Stated problem: Render the rows as a numbered list, starting with the line that contains "answer is 3:24." and continuing through the last row, with both ends included. Leave out any blank lines.

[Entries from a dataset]
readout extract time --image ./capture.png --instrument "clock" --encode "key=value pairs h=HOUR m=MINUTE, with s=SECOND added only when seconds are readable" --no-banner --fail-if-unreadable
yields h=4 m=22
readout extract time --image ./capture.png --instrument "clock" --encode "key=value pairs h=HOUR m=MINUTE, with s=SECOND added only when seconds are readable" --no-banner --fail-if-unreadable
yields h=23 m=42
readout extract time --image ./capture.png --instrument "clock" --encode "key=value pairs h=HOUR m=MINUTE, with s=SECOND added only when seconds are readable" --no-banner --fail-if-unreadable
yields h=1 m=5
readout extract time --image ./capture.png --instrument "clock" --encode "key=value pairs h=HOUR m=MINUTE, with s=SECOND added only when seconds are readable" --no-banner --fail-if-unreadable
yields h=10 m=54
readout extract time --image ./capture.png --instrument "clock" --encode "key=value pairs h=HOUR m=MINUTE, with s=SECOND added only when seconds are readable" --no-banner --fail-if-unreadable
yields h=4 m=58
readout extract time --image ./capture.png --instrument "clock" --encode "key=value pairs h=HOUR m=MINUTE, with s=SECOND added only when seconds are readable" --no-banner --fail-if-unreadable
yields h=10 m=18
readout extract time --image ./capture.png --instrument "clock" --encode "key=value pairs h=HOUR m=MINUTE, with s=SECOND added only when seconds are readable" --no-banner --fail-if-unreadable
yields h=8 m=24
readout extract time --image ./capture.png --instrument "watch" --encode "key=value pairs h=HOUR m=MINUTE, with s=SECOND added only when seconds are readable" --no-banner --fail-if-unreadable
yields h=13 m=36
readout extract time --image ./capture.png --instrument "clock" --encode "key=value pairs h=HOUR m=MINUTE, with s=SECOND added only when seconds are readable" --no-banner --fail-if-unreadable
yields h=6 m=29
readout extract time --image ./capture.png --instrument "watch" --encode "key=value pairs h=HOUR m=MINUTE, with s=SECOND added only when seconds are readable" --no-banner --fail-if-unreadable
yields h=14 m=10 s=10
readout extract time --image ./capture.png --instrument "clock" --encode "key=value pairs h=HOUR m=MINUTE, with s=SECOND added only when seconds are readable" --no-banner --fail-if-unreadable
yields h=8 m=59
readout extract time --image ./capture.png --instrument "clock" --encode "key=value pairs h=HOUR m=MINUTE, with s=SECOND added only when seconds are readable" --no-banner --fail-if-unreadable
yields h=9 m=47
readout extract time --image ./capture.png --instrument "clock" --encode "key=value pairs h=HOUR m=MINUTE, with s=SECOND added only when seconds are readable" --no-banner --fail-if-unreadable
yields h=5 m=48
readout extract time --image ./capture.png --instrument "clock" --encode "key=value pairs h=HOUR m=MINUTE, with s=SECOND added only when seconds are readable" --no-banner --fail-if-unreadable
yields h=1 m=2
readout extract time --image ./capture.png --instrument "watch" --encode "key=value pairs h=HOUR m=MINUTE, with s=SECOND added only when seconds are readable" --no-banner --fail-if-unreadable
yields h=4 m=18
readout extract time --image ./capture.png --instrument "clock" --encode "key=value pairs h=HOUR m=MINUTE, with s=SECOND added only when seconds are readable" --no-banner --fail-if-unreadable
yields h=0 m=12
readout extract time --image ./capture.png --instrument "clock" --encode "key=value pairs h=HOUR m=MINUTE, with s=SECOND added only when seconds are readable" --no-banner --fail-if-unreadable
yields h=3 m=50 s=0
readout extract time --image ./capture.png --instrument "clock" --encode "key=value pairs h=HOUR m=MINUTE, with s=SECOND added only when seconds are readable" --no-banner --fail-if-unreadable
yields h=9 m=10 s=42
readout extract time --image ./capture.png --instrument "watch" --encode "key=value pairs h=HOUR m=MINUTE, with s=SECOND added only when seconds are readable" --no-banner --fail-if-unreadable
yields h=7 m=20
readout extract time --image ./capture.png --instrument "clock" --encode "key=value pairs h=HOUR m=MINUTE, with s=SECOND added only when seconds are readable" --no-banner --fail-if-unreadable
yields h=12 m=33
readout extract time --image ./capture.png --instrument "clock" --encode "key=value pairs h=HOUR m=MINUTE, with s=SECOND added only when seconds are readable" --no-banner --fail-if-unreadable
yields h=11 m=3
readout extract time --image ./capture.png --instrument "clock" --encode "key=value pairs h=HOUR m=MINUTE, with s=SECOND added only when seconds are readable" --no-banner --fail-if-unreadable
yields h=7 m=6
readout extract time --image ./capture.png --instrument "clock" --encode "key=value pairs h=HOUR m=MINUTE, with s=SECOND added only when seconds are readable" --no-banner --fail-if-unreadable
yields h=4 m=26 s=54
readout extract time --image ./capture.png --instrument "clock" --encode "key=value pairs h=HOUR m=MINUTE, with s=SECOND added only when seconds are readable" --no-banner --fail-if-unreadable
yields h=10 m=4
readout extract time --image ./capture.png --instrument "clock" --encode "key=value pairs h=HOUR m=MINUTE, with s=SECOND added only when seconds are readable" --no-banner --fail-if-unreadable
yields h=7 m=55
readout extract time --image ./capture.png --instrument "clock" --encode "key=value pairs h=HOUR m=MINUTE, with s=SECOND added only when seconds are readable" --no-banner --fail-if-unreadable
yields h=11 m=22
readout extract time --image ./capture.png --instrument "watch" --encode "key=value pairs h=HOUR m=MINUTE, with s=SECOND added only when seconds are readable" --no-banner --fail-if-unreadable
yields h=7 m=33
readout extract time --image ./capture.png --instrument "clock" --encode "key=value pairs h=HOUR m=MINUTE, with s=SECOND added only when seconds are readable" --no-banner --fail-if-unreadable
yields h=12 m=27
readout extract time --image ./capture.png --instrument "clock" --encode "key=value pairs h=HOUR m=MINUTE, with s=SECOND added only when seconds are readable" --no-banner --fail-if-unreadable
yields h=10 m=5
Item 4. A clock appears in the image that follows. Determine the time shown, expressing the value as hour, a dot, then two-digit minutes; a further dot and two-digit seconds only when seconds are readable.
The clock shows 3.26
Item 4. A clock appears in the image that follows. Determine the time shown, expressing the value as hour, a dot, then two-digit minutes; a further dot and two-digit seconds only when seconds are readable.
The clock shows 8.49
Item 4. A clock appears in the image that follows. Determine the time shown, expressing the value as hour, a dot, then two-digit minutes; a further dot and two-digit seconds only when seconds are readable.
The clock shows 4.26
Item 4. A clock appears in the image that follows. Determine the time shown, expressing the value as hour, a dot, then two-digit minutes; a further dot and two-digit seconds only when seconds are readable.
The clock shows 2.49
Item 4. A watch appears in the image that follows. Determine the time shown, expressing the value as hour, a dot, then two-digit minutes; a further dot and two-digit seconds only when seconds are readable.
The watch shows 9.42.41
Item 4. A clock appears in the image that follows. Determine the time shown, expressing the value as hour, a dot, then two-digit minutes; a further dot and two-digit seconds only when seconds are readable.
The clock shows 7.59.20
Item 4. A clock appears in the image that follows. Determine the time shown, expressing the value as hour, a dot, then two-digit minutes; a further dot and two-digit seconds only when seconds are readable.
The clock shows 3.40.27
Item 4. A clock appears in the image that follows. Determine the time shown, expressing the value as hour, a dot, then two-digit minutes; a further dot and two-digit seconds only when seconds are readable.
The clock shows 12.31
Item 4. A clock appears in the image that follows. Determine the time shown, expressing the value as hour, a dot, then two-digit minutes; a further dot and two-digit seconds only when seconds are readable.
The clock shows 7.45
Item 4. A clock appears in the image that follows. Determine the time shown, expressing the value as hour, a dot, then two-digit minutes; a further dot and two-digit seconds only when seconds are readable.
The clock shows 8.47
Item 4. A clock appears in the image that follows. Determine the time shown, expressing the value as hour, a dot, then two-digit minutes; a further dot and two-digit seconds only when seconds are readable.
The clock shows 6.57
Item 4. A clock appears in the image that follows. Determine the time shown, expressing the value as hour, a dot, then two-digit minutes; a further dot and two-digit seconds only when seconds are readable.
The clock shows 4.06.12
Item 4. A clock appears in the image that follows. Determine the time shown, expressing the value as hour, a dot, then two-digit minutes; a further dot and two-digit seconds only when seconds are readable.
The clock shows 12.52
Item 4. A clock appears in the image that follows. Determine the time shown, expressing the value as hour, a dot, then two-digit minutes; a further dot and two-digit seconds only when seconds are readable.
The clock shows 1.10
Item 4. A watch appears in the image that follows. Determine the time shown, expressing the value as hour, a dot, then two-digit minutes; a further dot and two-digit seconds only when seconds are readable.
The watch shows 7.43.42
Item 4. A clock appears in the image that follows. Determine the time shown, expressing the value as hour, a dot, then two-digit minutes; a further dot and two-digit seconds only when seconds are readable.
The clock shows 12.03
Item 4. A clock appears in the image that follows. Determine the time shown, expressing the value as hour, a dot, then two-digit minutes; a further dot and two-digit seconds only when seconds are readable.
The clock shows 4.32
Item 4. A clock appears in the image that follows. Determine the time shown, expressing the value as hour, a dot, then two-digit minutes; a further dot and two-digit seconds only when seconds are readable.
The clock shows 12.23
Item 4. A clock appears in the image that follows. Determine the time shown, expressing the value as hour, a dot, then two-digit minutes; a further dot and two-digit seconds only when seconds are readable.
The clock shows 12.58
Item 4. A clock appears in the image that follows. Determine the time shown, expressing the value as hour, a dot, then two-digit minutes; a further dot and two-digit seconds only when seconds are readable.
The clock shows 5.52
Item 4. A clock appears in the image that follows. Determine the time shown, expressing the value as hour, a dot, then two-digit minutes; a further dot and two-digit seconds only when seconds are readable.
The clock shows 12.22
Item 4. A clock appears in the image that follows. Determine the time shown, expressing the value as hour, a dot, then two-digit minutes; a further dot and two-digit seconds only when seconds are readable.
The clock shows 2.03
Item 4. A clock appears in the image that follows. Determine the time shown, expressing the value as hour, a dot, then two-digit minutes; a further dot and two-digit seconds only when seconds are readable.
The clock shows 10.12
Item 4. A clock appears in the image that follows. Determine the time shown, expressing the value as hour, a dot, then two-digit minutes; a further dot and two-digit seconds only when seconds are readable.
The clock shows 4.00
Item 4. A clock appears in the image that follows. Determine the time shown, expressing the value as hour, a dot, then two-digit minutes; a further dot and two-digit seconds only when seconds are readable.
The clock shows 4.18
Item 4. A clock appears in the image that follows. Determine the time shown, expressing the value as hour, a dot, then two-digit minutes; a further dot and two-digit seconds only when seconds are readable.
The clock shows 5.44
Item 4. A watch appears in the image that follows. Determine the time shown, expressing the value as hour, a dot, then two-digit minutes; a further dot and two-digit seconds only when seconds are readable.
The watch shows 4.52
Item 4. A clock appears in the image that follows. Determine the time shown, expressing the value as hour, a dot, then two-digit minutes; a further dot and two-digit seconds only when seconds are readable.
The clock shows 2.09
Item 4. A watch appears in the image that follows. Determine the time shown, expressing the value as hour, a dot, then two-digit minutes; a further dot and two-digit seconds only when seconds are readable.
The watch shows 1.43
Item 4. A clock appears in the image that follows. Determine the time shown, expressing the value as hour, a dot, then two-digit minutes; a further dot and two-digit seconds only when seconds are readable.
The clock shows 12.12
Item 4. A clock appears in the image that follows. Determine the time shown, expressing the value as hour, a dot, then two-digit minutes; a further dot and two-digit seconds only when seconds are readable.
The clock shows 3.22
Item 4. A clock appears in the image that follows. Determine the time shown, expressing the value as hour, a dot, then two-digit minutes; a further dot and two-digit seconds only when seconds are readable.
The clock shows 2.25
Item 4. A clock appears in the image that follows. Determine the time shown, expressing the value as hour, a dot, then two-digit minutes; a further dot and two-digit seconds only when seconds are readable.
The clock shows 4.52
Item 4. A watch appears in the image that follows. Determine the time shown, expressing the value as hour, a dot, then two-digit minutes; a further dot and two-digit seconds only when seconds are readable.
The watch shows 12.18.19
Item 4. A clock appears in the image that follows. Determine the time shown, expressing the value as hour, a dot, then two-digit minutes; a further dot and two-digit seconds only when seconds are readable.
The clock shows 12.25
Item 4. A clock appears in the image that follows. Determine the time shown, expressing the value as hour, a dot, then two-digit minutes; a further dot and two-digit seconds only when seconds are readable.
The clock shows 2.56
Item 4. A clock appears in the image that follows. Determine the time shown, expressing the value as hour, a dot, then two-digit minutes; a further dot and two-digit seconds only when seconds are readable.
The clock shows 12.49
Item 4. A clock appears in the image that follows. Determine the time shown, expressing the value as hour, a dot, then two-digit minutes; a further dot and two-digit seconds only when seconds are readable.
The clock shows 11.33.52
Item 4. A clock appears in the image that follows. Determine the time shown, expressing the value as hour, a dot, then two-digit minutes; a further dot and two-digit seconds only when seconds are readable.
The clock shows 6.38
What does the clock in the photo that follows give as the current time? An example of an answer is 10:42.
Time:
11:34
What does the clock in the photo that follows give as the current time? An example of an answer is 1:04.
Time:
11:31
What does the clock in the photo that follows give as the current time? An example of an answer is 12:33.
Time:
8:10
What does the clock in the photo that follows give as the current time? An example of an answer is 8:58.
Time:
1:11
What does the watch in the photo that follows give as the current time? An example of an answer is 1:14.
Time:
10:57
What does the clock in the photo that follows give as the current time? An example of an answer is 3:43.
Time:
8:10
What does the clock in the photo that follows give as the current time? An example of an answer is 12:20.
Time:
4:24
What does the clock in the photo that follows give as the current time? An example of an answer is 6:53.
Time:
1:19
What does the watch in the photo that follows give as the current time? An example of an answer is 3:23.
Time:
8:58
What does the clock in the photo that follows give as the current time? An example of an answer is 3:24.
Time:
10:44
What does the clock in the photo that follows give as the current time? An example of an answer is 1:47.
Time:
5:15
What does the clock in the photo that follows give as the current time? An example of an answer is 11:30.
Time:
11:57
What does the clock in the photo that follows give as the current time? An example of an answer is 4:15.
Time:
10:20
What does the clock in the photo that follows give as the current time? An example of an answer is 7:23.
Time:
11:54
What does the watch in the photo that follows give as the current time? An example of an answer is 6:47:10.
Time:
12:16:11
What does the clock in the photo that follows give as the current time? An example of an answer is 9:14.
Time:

Answer below:
1. What does the clock in the photo that follows give as the current time? An example of an answer is 3:24.
2. Time:
3. 10:44
4. What does the clock in the photo that follows give as the current time? An example of an answer is 1:47.
5. Time:
6. 5:15
7. What does the clock in the photo that follows give as the current time? An example of an answer is 11:30.
8. Time:
9. 11:57
10. What does the clock in the photo that follows give as the current time? An example of an answer is 4:15.
11. Time:
12. 10:20
13. What does the clock in the photo that follows give as the current time? An example of an answer is 7:23.
14. Time:
15. 11:54
16. What does the watch in the photo that follows give as the current time? An example of an answer is 6:47:10.
17. Time:
18. 12:16:11
19. What does the clock in the photo that follows give as the current time? An example of an answer is 9:14.
20. Time:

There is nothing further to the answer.